Le soutien de l'Église d'Afrique du Sud

L’Église catholique d’Afrique du Sud à travers cette démarche, souligne avoir voulu «répondre à une demande de soutien» des mineurs de charbon sud-africains. Elle estime qu’il lui «incombe d'apporter son aide (…) afin qu'ils puissent obtenir les compensations qui leur sont légalement dues», car «les anciens travailleurs des mines ne sont le plus souvent plus syndiqués et ils n'ont ni les moyens, ni les capacités d'intenter un recours contre les grandes entreprises responsables des maladies pulmonaires dont ils souffrent», a expliqué Mgr Stephen Brislin l'archevêque du Cap.

La responsabilité des entreprises

Le travail des mineurs n’étant pas sans risques, «les compagnies minières, conscientes des risques sanitaires, n'ont fourni ni les informations, ni les équipements nécessaires pour assurer un environnement de travail sûr», déplore l’Église.

Human Rights Watch a dans un rapport publié en juillet 2022, alerté sur la situation des dizaines de milliers de mineurs artisanaux, appelés «zama zama», qui exploitent les roches stériles ou les mines abandonnées.
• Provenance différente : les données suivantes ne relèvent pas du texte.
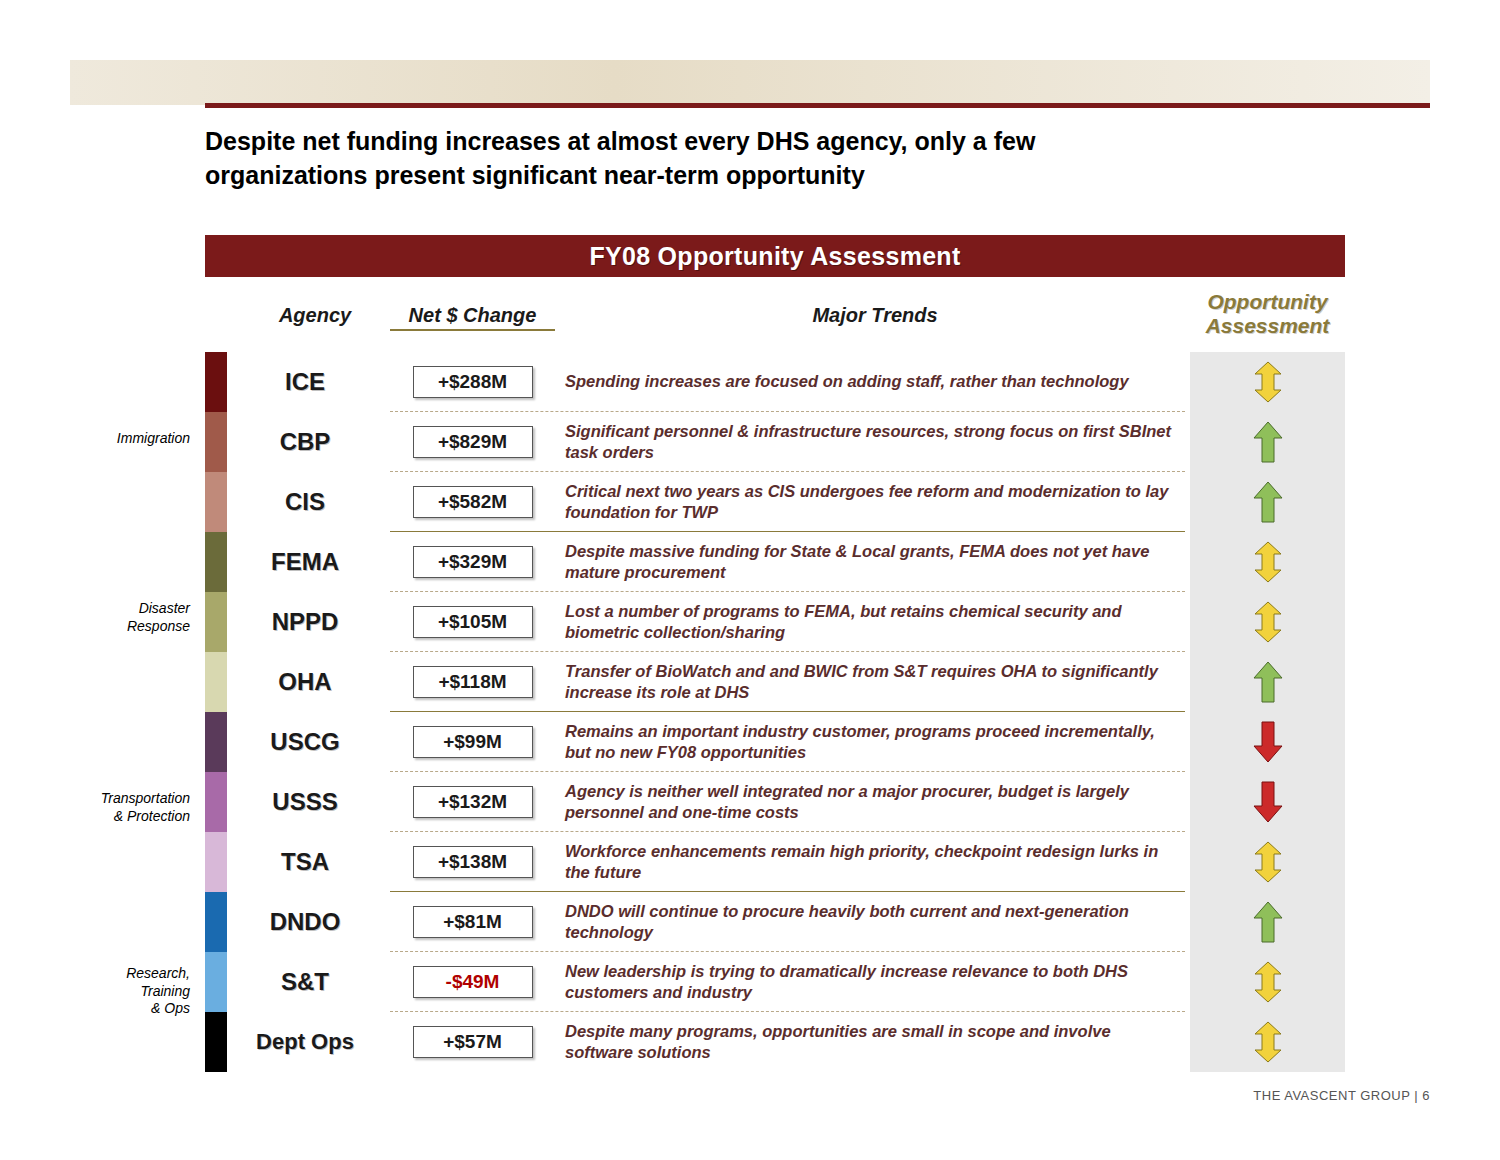Despite net funding increases at almost every DHS agency, only a few
organizations present significant near-term opportunity
FY08 Opportunity Assessment
Agency
Net $ Change
Major Trends
Opportunity
Assessment
Immigration
Disaster
Response
Transportation
& Protection
Research,
Training
& Ops
ICE
+$288M
Spending increases are focused on adding staff, rather than technology
CBP
+$829M
Significant personnel & infrastructure resources, strong focus on first SBInet task orders
CIS
+$582M
Critical next two years as CIS undergoes fee reform and modernization to lay foundation for TWP
FEMA
+$329M
Despite massive funding for State & Local grants, FEMA does not yet have mature procurement
NPPD
+$105M
Lost a number of programs to FEMA, but retains chemical security and biometric collection/sharing
OHA
+$118M
Transfer of BioWatch and and BWIC from S&T requires OHA to significantly increase its role at DHS
USCG
+$99M
Remains an important industry customer, programs proceed incrementally, but no new FY08 opportunities
USSS
+$132M
Agency is neither well integrated nor a major procurer, budget is largely personnel and one-time costs
TSA
+$138M
Workforce enhancements remain high priority, checkpoint redesign lurks in the future
DNDO
+$81M
DNDO will continue to procure heavily both current and next-generation technology
S&T
-$49M
New leadership is trying to dramatically increase relevance to both DHS customers and industry
Dept Ops
+$57M
Despite many programs, opportunities are small in scope and involve software solutions
THE AVASCENT GROUP | 6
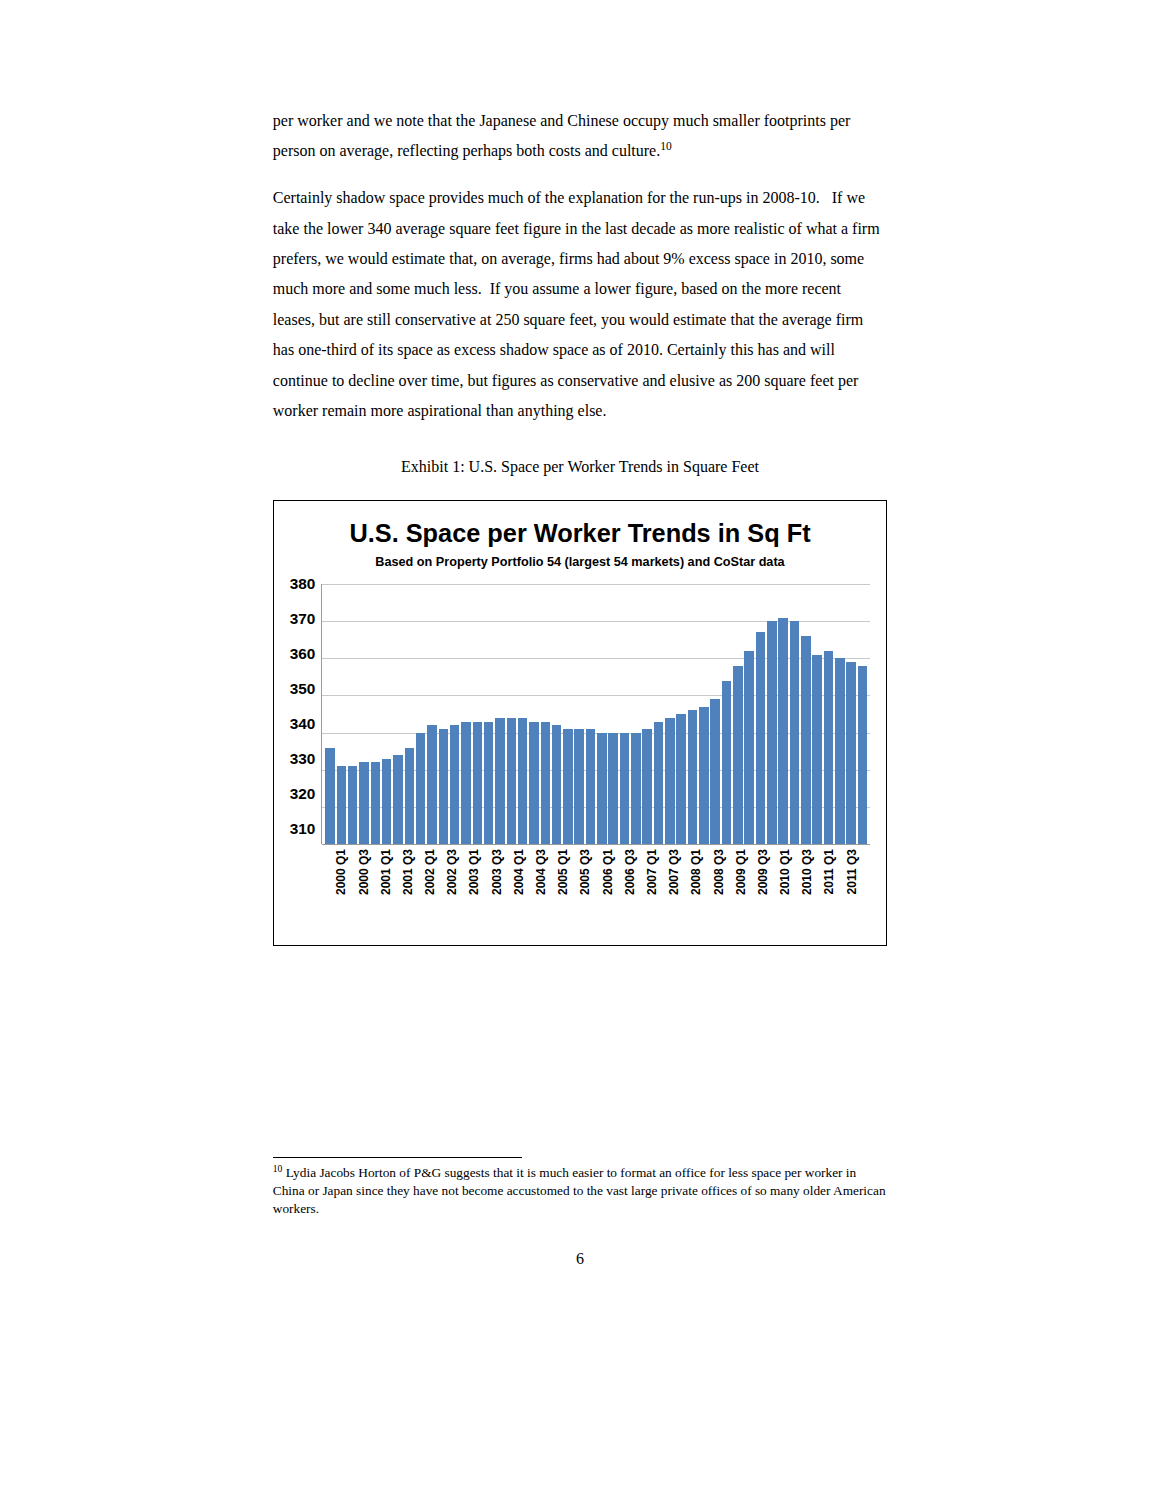per worker and we note that the Japanese and Chinese occupy much smaller footprints per person on average, reflecting perhaps both costs and culture.10
Certainly shadow space provides much of the explanation for the run-ups in 2008-10. If we take the lower 340 average square feet figure in the last decade as more realistic of what a firm prefers, we would estimate that, on average, firms had about 9% excess space in 2010, some much more and some much less. If you assume a lower figure, based on the more recent leases, but are still conservative at 250 square feet, you would estimate that the average firm has one-third of its space as excess shadow space as of 2010. Certainly this has and will continue to decline over time, but figures as conservative and elusive as 200 square feet per worker remain more aspirational than anything else.
Exhibit 1: U.S. Space per Worker Trends in Square Feet
U.S. Space per Worker Trends in Sq Ft
Based on Property Portfolio 54 (largest 54 markets) and CoStar data
380 370 360 350 340 330 320 310
2000 Q1
2000 Q3
2001 Q1
2001 Q3
2002 Q1
2002 Q3
2003 Q1
2003 Q3
2004 Q1
2004 Q3
2005 Q1
2005 Q3
2006 Q1
2006 Q3
2007 Q1
2007 Q3
2008 Q1
2008 Q3
2009 Q1
2009 Q3
2010 Q1
2010 Q3
2011 Q1
2011 Q3
10 Lydia Jacobs Horton of P&G suggests that it is much easier to format an office for less space per worker in China or Japan since they have not become accustomed to the vast large private offices of so many older American workers.
6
Au moins 150 d’entre eux seraient morts à cause de l’effondrement de tunnels, d’intoxications au gaz, de suffocations et d’accidents dus aux explosifs.

Les mineurs et communautés en danger

En Afrique du Sud, le secteur du charbon pilier de l’économie du pays, embauche près de 100 000 personnes et fournit 80% de l'électricité. La province charbonnière du Mpumalanga est l'une des régions du monde où l'air est le plus pollué. L’année dernière, Human Rights Watch avait fait savoir que «le gouvernement sud-africain n’a pratiquement rien fait pour remédier à l’héritage toxique que les mines de charbon abandonnées ont légué aux communautés avoisinantes», exhortant à «veiller à ce que les compagnies minières qui ont profité pendant des années de l’exploitation du charbon, n’ignorent pas leur responsabilité de nettoyer le désordre toxique qu’elles ont laissé derrières elles.»